The previous novel, The Mermaid’s Singing (1996) brought McMermid the acclaim that came with the CWA Gold Dagger for best crime novel. It was the first in the Hill and Jordon series. But I hesiate to call it a series, for Val does not like to write by pushing buttons. The follow-up to Wire was five years in the making. She would want to write in other ways and forms in the meantime.
Indeed, Val had previously tried various forms or sub-genres of crime. Her first series with sleuth Lindsey Gordon was published by the Womans Press and although Gordon was a socialist-feminist the plot form were basically tame whodunnits; the next series with PI Kate Brannagan were more Chandler than Christie. The new crime editor at HarperCollins, Julia Wisdom advised a break into new territory. Less whodunnit and mystery, more suspense and characters with contradictions.
I had worked with Julia when she was crime editor at Gollancz and published a collectors edition of Robert Richardson’s Sleeping in the Blood (1992). Robert was another crime writer whose novels changed from whodunnit to psychological whysdunnit. Again, I believe under Julia’s influence. At Harpercollins she also edited one of Britain’s cleverest crime writers Reginald Hill. She would tell me just how brilliant the new Reginald Hill book was. She was right – in the 90s his books got better and better.
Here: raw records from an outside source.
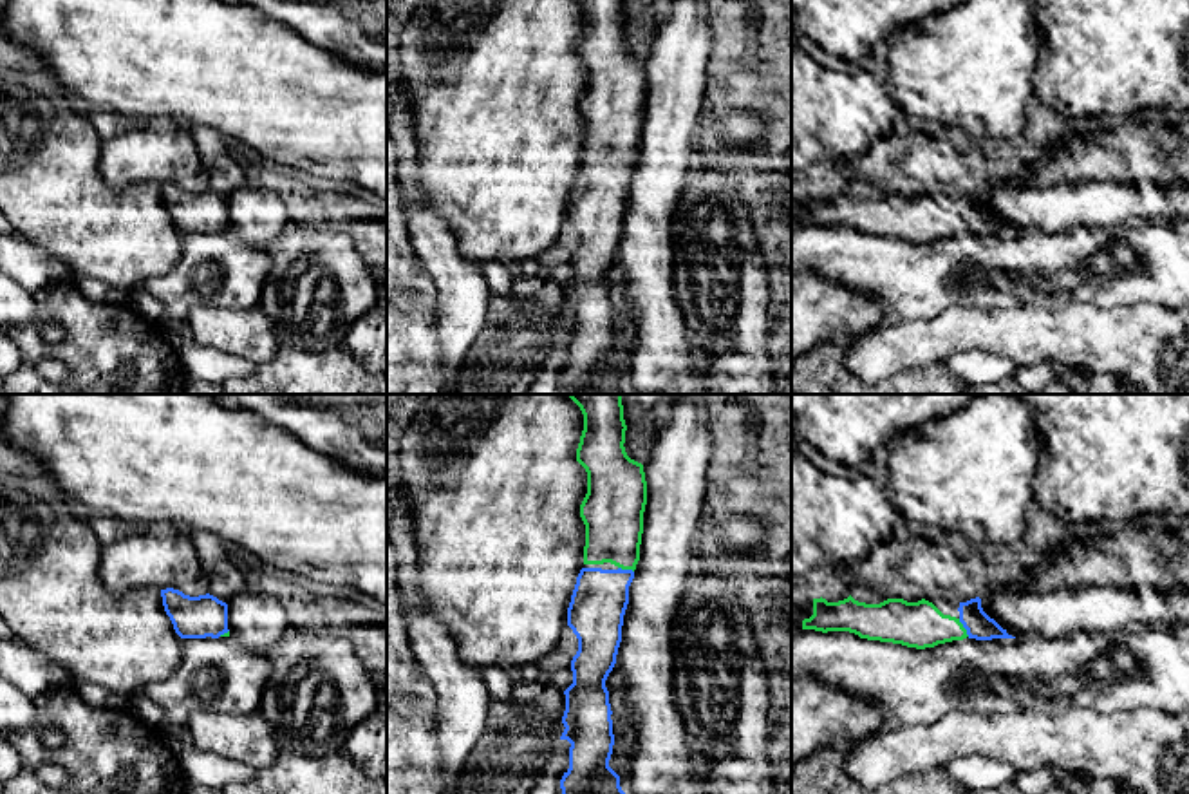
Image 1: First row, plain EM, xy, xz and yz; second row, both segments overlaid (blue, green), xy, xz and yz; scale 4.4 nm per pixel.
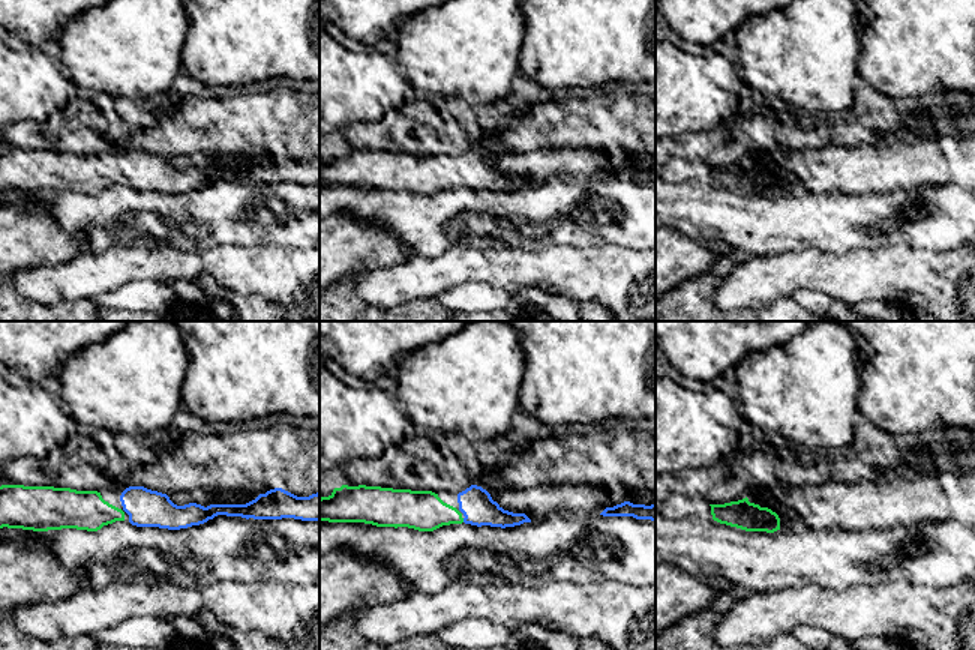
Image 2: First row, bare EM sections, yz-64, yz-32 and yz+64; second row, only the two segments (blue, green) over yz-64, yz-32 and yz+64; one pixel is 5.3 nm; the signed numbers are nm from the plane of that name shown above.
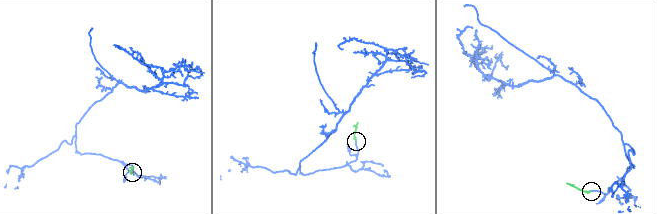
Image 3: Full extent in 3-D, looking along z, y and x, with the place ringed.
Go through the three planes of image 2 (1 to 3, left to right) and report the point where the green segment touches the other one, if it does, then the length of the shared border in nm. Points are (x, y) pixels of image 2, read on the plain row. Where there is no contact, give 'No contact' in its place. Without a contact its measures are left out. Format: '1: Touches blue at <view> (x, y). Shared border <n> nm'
1: No contact
2: Touches blue at yz-32 (464, 183). Shared border 30 nm
3: No contact

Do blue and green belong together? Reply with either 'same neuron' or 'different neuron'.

Scorpion published four vintage Hills.
It was very fitting therefore that we asked Reginald Hill to write the appreciation for the Scorpion edition of The Wire in the Blood. He knew all about Val McDermid’s creative talents, from “pacey plotting, sharp characterisation, quick-fire humour, incisive style, compulsive page-turnability, it’s always been clear that she is a natural born thriller writer”. It is good to mark the 20th anniversary of a book that is compulsive and daring as any in its way as any other crime novels of our time.